[Entries excerpted from a collection]

======

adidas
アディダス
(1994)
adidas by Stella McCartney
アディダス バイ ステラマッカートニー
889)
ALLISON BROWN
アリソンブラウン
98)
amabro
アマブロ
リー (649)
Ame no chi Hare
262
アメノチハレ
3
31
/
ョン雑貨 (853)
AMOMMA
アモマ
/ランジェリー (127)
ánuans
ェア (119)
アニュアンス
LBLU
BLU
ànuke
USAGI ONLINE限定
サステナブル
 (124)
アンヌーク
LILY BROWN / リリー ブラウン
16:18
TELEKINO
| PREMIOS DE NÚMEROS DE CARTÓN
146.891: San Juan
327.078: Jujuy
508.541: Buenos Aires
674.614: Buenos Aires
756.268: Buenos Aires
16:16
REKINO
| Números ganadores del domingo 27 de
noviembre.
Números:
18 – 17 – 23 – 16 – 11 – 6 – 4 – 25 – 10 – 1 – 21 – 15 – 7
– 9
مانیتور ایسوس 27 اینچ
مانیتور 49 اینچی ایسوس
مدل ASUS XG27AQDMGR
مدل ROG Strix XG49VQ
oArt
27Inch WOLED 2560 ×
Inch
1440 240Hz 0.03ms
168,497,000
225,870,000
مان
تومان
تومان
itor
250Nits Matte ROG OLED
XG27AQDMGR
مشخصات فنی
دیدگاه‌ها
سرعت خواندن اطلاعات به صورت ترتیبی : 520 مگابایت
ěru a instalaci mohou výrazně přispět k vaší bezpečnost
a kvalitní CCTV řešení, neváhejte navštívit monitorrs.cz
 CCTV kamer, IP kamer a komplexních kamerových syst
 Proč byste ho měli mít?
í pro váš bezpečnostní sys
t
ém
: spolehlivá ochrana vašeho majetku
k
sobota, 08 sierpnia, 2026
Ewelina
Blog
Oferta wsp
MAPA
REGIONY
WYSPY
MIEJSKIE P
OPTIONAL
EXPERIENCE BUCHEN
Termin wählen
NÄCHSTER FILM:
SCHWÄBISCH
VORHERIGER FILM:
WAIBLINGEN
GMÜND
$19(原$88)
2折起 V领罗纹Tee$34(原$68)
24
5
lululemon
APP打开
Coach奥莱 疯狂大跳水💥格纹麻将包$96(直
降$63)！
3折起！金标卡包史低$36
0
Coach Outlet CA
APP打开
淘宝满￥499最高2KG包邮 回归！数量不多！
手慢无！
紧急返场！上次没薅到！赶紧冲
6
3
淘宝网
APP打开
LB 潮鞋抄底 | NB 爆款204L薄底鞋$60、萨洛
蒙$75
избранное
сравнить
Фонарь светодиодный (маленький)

======

[REQUIRED WORK]:
Reproduce verbatim every line starting at the beginning of the entries and ending at the line that contains "مانیتور 49 اینچی ایسوس", including that line.

[YOUR RESPONSE]:
adidas
アディダス
(1994)
adidas by Stella McCartney
アディダス バイ ステラマッカートニー
889)
ALLISON BROWN
アリソンブラウン
98)
amabro
アマブロ
リー (649)
Ame no chi Hare
262
アメノチハレ
3
31
/
ョン雑貨 (853)
AMOMMA
アモマ
/ランジェリー (127)
ánuans
ェア (119)
アニュアンス
LBLU
BLU
ànuke
USAGI ONLINE限定
サステナブル
 (124)
アンヌーク
LILY BROWN / リリー ブラウン
16:18
TELEKINO
| PREMIOS DE NÚMEROS DE CARTÓN
146.891: San Juan
327.078: Jujuy
508.541: Buenos Aires
674.614: Buenos Aires
756.268: Buenos Aires
16:16
REKINO
| Números ganadores del domingo 27 de
noviembre.
Números:
18 – 17 – 23 – 16 – 11 – 6 – 4 – 25 – 10 – 1 – 21 – 15 – 7
– 9
مانیتور ایسوس 27 اینچ
مانیتور 49 اینچی ایسوس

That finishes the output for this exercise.